Il est devenu une figure clé du Brexit avec ses tonitruants «Order!«, ses répliques cinglantes et des décisions parfois jugées partiales. Le président conservateur de la Chambre des communes, John Bercow, quitte jeudi son fauteuil après dix ans en poste.
Pour le Royaume-Uni, le 31 octobre devait rester dans l'histoire comme marquant la fin de près d'un demi-siècle dans le giron européen. A 56 ans, le «speaker» avait logiquement choisi cette date pour tourner la page.
Mais la sortie de l'UE a été repoussée pour la troisième fois. Au moment où commence une nouvelle saison de l'interminable feuilleton, avec des élections législatives anticipées, le pays dit au revoir à l'un de ses personnages les plus truculents, dont le successeur sera désigné lundi parmi neuf candidats.
Avec sa robe de soie noire et ses cravates criardes, il a dirigé les débats tambour battant, criant son fameux «Order!» 14'000 fois en dix ans, selon les calculs de la BBC. Surtout, son interprétation personnelle de ses attributions, parfois au détriment des gouvernements successifs, lui a conféré un rôle plus décisif que celui de ses prédécesseurs.

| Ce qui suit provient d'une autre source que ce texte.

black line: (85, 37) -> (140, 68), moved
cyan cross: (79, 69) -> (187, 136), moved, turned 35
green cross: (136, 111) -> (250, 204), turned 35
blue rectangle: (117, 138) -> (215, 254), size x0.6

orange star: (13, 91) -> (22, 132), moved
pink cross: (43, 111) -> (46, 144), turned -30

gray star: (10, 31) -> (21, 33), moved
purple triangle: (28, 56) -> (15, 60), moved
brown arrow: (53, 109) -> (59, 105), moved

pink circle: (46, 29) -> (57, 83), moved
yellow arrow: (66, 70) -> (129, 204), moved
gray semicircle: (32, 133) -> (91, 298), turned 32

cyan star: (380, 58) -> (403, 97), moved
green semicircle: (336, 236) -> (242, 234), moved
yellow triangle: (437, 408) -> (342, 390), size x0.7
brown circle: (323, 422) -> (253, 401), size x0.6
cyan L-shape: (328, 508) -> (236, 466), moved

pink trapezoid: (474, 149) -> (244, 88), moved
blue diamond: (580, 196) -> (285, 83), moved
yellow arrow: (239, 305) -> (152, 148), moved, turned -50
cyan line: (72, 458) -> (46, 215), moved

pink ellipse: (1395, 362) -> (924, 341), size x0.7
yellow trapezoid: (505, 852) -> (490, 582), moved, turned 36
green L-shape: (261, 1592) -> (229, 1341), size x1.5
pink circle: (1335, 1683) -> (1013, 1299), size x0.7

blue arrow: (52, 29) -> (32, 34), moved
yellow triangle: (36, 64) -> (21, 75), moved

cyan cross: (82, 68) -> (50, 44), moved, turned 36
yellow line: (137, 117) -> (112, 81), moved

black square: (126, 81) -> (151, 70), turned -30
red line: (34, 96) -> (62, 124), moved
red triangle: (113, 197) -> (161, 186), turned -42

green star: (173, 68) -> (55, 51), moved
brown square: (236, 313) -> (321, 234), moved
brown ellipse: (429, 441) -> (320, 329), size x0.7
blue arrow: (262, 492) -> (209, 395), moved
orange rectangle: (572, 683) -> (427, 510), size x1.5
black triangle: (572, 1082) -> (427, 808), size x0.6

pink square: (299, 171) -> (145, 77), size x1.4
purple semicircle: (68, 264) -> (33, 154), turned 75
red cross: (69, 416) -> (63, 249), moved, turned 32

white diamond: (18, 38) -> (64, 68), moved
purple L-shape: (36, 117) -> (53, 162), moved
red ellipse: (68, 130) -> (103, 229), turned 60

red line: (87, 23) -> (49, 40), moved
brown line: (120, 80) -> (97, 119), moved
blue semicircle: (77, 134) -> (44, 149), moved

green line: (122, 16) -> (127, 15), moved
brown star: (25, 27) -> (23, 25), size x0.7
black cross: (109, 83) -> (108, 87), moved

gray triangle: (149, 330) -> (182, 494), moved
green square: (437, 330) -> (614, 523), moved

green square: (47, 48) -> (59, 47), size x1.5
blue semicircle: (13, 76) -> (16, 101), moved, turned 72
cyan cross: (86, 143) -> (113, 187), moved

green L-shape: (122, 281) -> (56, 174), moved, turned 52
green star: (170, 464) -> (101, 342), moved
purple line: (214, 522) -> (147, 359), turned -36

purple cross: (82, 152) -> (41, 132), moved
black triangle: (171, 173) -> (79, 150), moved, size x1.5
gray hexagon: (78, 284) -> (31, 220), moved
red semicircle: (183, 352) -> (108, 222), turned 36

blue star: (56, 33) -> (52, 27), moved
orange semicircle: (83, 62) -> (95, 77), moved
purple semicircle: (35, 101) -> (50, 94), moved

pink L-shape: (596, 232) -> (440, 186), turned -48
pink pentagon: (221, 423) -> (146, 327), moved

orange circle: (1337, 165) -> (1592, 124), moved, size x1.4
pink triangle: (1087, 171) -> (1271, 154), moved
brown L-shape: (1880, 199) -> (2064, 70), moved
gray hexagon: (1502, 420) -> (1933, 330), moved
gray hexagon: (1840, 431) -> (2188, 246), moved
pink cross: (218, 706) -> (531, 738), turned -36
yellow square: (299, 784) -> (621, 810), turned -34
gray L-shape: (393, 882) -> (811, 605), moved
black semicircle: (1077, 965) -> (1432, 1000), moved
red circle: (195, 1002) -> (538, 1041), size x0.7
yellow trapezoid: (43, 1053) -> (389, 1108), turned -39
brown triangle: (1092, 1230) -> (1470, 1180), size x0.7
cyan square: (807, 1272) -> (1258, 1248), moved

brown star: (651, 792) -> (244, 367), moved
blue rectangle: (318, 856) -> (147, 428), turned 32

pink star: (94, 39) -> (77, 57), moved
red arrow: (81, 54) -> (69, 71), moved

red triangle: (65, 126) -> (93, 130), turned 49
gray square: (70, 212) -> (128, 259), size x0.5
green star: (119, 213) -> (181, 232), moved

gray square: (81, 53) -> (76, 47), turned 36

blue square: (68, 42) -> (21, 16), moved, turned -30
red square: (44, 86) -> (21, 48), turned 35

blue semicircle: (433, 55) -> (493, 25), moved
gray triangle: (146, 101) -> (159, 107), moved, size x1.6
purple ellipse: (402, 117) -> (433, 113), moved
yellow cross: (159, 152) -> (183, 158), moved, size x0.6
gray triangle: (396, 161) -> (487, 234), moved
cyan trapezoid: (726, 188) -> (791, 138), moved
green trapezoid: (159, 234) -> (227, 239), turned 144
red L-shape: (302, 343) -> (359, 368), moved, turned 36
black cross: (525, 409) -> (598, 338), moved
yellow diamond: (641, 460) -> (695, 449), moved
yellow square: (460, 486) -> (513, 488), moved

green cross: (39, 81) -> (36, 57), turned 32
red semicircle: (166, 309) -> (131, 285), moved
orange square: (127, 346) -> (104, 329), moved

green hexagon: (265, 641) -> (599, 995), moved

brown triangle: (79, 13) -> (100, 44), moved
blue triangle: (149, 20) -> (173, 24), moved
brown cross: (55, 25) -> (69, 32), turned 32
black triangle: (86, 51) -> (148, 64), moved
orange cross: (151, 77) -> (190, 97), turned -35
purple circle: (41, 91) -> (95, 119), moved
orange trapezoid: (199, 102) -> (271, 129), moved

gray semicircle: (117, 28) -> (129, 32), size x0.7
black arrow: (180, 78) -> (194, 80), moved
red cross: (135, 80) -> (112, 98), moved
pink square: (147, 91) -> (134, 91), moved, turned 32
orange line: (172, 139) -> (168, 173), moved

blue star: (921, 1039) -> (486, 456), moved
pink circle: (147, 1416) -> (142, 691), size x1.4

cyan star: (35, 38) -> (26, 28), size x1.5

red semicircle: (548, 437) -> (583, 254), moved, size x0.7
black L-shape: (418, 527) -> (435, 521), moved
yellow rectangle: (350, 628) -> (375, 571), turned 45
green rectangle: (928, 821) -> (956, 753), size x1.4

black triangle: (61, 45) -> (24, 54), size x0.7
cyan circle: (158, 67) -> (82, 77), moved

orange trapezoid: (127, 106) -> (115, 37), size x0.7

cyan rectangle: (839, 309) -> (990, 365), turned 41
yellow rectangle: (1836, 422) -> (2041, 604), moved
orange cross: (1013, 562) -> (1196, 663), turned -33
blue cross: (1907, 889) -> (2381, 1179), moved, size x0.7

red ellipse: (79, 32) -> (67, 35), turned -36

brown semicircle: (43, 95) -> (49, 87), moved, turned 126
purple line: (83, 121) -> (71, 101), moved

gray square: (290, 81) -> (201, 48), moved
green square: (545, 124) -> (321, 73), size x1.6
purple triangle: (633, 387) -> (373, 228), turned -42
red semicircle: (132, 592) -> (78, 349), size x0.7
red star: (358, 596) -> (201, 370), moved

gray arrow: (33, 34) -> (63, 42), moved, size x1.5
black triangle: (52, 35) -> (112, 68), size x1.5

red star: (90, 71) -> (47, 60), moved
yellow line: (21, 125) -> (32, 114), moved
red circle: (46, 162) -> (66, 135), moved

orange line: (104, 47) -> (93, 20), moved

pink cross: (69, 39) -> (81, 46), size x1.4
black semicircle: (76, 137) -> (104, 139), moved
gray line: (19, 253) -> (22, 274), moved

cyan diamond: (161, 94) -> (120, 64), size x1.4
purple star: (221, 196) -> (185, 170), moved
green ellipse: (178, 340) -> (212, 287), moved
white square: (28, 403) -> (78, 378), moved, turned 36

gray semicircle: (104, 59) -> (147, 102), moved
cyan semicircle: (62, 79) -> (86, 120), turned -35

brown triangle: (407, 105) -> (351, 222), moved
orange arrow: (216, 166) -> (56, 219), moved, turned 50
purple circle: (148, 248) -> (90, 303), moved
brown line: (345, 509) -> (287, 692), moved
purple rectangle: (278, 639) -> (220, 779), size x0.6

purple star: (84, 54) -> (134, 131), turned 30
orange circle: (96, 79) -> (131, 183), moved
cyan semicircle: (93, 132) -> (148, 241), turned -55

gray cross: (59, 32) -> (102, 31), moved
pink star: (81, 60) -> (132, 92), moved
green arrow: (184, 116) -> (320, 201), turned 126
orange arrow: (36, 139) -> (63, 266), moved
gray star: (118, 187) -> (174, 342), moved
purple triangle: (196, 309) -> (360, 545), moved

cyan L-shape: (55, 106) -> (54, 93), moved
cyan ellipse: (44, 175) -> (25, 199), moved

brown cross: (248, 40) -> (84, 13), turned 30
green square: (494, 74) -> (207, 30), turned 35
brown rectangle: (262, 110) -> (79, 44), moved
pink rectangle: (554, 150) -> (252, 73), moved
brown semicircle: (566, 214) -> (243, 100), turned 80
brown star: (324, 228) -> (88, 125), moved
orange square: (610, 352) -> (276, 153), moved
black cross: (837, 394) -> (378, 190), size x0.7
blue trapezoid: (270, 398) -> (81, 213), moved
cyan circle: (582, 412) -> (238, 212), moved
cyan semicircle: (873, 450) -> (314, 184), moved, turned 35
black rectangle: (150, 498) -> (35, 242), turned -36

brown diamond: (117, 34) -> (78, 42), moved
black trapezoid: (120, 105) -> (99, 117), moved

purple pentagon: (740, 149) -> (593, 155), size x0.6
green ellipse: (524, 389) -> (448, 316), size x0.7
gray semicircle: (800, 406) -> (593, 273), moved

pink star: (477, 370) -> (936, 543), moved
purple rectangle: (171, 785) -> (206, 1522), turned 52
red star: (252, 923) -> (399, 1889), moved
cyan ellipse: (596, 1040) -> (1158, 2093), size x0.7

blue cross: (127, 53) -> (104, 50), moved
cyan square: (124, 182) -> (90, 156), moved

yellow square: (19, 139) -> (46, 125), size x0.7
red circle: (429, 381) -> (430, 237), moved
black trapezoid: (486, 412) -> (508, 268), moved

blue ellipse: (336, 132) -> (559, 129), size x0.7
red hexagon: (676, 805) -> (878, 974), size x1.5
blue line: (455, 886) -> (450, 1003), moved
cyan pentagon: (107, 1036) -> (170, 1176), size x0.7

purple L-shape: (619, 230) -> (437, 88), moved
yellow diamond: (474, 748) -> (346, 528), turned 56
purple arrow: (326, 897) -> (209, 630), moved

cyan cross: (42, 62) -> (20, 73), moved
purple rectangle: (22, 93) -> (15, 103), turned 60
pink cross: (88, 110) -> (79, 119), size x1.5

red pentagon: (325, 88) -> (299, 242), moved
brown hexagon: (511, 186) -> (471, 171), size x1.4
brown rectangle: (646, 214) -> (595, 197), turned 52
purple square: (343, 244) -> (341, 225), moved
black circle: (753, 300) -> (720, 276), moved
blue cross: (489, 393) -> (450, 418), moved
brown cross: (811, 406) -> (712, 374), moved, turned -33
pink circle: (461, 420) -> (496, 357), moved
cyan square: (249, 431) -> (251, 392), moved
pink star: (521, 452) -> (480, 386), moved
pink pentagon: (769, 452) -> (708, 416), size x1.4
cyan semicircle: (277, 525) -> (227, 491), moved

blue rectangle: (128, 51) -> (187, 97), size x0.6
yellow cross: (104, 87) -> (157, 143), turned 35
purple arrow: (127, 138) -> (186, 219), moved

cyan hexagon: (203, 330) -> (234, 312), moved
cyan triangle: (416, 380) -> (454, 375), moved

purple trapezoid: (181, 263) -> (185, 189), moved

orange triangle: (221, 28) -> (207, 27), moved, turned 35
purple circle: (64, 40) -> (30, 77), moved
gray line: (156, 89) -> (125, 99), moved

Se joignant aux hommages mercredi avec une tirade qualifiée par le tabloïd Daily Mail d'«ampoule de cyanure dans un chocolat», Boris Johnson a salué les qualités d'arbitre de cet amateur de tennis «attribuant les meilleurs points de procédure avec (son) fameux air renfrogné à la Tony Montana», en référence au héros trafiquant de drogue du film Scarface.
«Joueur à part entière»
Il a relevé que John Bercow ne se comportait pas seulement en «commentateur», mais en «joueur à part entière», délivrant ses opinions «comme un lance-balles de tennis incontrôlable».
Du haut de son 1m68, ce conservateur issu d'un milieu modeste – son père était chauffeur de taxi – a été une épine dans le pied des gouvernements tory successifs. David Cameron avait même tenté de l'évincer, en vain.
A deux reprises cette année, il a refusé des votes, à Theresa May puis à Boris Johnson, sur leurs accords de Brexit, en vertu du principe qu'un même texte ne pouvait être débattu plusieurs fois, s'attirant des accusations de partialité dans son camp.
Il s'est aussi attiré les reproches de conservateurs pour s'être prononcé contre une prise de parole de Donald Trump au Parlement lors d'une visite du locataire de la Maison Blanche en 2018. Son adjointe Eleanor Laing, candidate à sa succession, a estimé récemment qu'il s'était «écarté» de la règle de droit, l'accusant d'«arrogance».
Famille juive modeste
Né le 19 janvier 1963, John Bercow a grandi dans une famille juive modeste du nord de Londres. Après des études de sciences politiques, il devient conseiller municipal du quartier londonien de Lambeth à 23 ans. En 1997, il est élu député pour la première fois, dans la circonscription de Buckingham, dans le nord-ouest de la capitale.
En 2009, il accède à la présidence de la Chambre des communes sous un gouvernement travailliste, promettant de rompre avec les pratiques de son prédécesseur, impliqué dans un scandale de notes de frais.
Plus jeune titulaire, à 46 ans, de cette prestigieuse fonction, John Bercow s'est employé à la dépoussiérer, abandonnant certains éléments de la tenue traditionnelle comme la perruque. En juin 2017, il permet aux députés de siéger sans cravate.
Comportement tyrannique
Il a cependant été critiqué pour les frais réclamés pour rénover son appartement de fonction, et son comportement tyrannique avec ses équipes, même s'il réfute tout harcèlement.
Son épouse, Sally Bercow, a fait les titres de la presse pour avoir posé vêtue d'un seul drap blanc pour un magazine, participé à un programme de téléréalité, et pour s'être présentée à une élection locale sous l'étiquette du Parti travailliste, adversaire politique de son mari.
Hommage suprême: une effigie de John Bercow sera brûlée samedi lors de la traditionnelle nuit du feu de joie à Edenbridge, petite commune du sud de l'Angleterre, succédant à Boris Johnson, Donald Trump ou Saddam Hussein.